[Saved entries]
* * * *

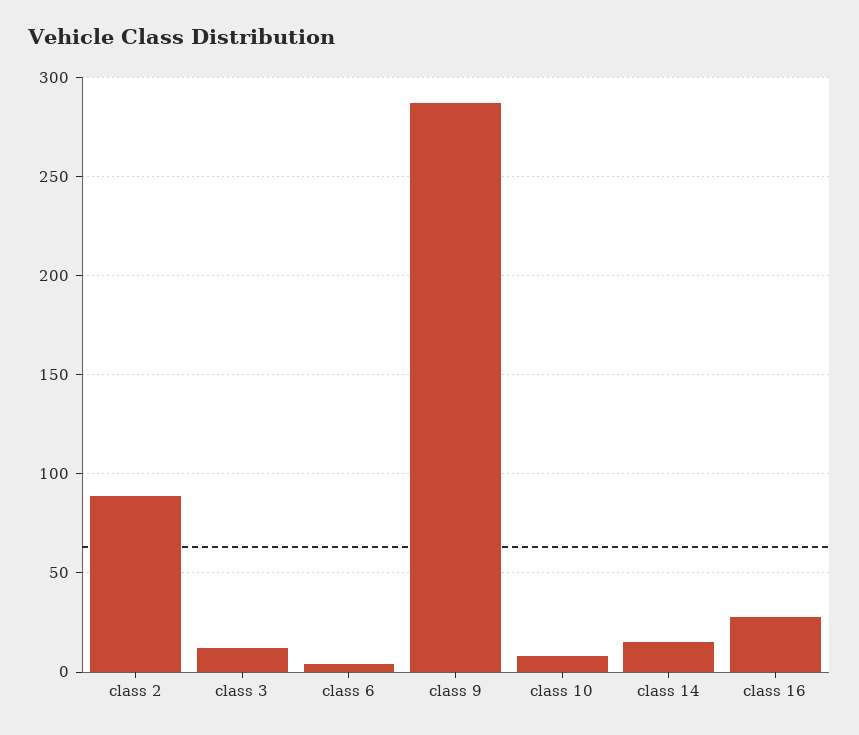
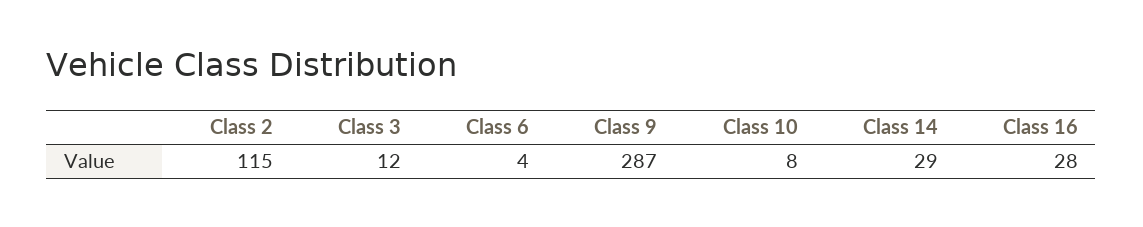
class 2: 90 -> 115
class 14: 15 -> 29

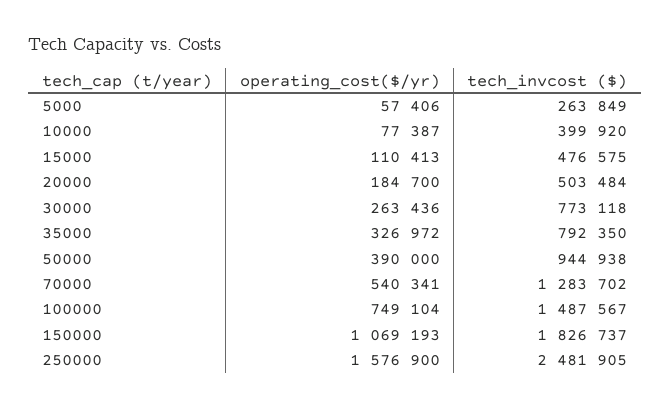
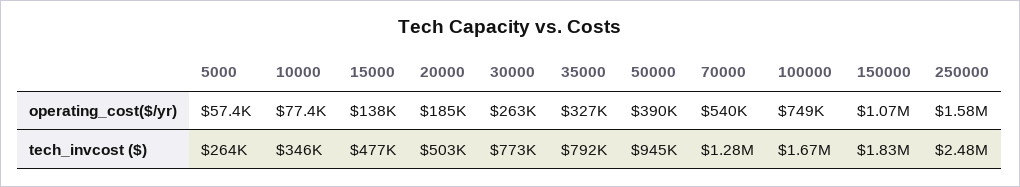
tech_invcost ($), 10000: 399920 -> 346000
operating_cost($/yr), 15000: 110413 -> 138000
tech_invcost ($), 100000: 1487567 -> 1670000

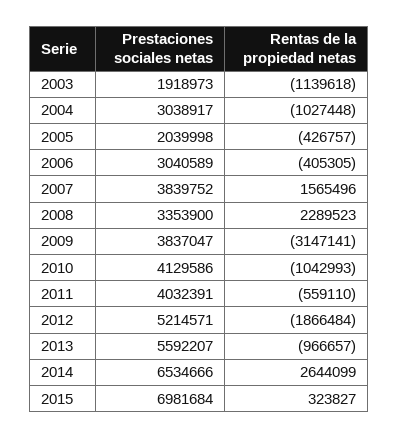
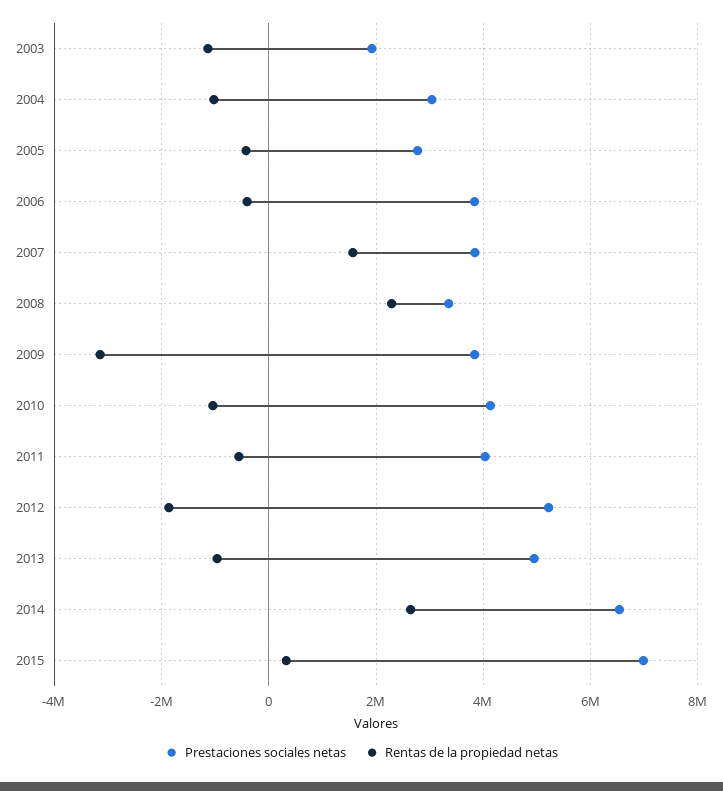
Prestaciones sociales netas, 2005: 2039998 -> 2800000
Prestaciones sociales netas, 2006: 3040589 -> 3800000
Prestaciones sociales netas, 2013: 5592207 -> 5000000

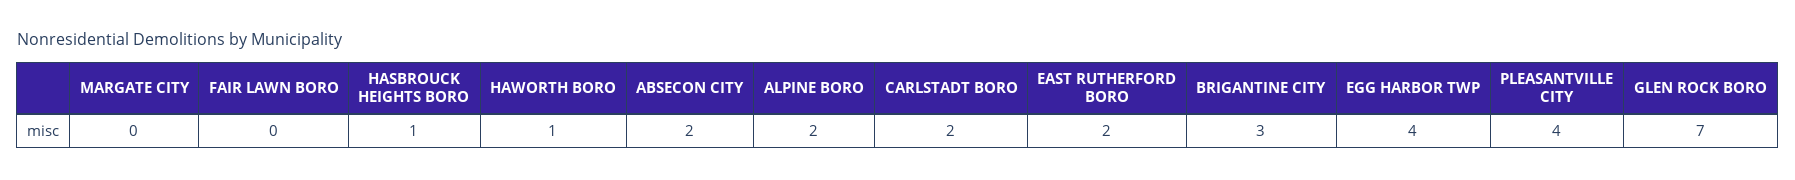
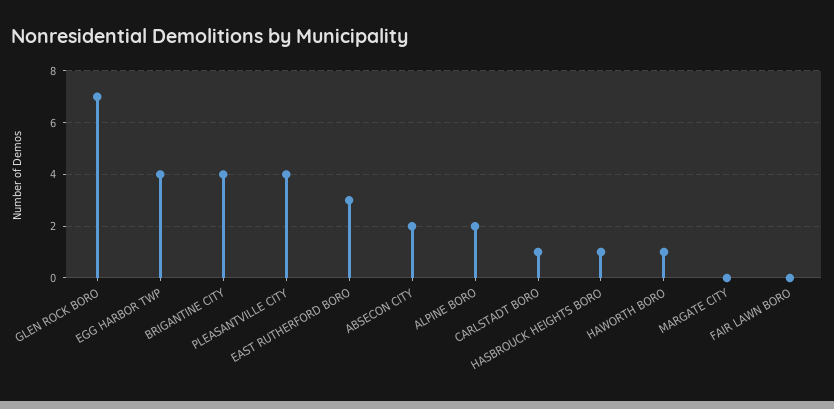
CARLSTADT BORO: 2 -> 1
EAST RUTHERFORD BORO: 2 -> 3
BRIGANTINE CITY: 3 -> 4

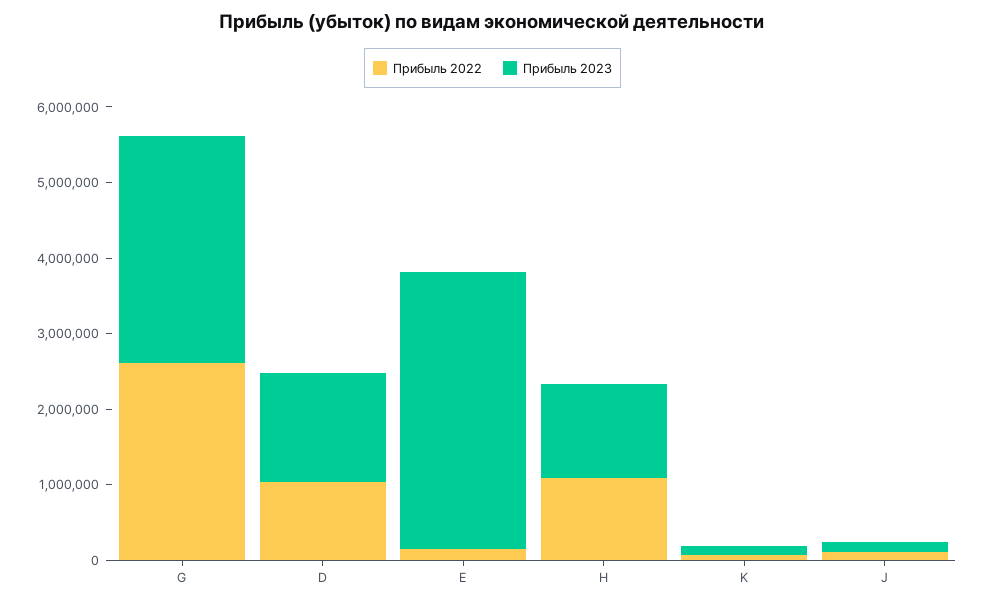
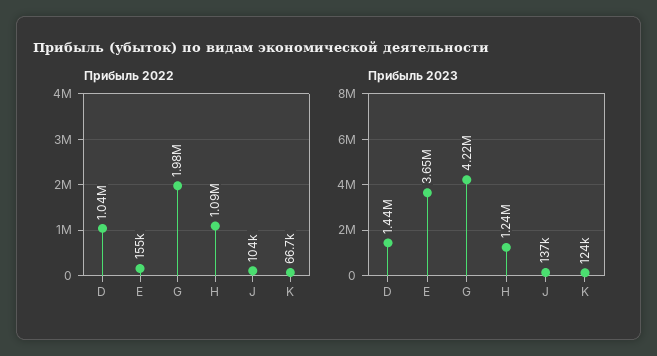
Прибыль 2022, G: 2600000 -> 1980000
Прибыль 2023, G: 3000000 -> 4220000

* * * *

◆ Activity ◆
Print the stretch of the data from the line with "operating_cost($/yr), 15000: 110413 -> 138000" through its last line, exactly and with both ends kept. Omit pictures.

◆ Result of the exercise ◆
operating_cost($/yr), 15000: 110413 -> 138000
tech_invcost ($), 100000: 1487567 -> 1670000

Prestaciones sociales netas, 2005: 2039998 -> 2800000
Prestaciones sociales netas, 2006: 3040589 -> 3800000
Prestaciones sociales netas, 2013: 5592207 -> 5000000

CARLSTADT BORO: 2 -> 1
EAST RUTHERFORD BORO: 2 -> 3
BRIGANTINE CITY: 3 -> 4

Прибыль 2022, G: 2600000 -> 1980000
Прибыль 2023, G: 3000000 -> 4220000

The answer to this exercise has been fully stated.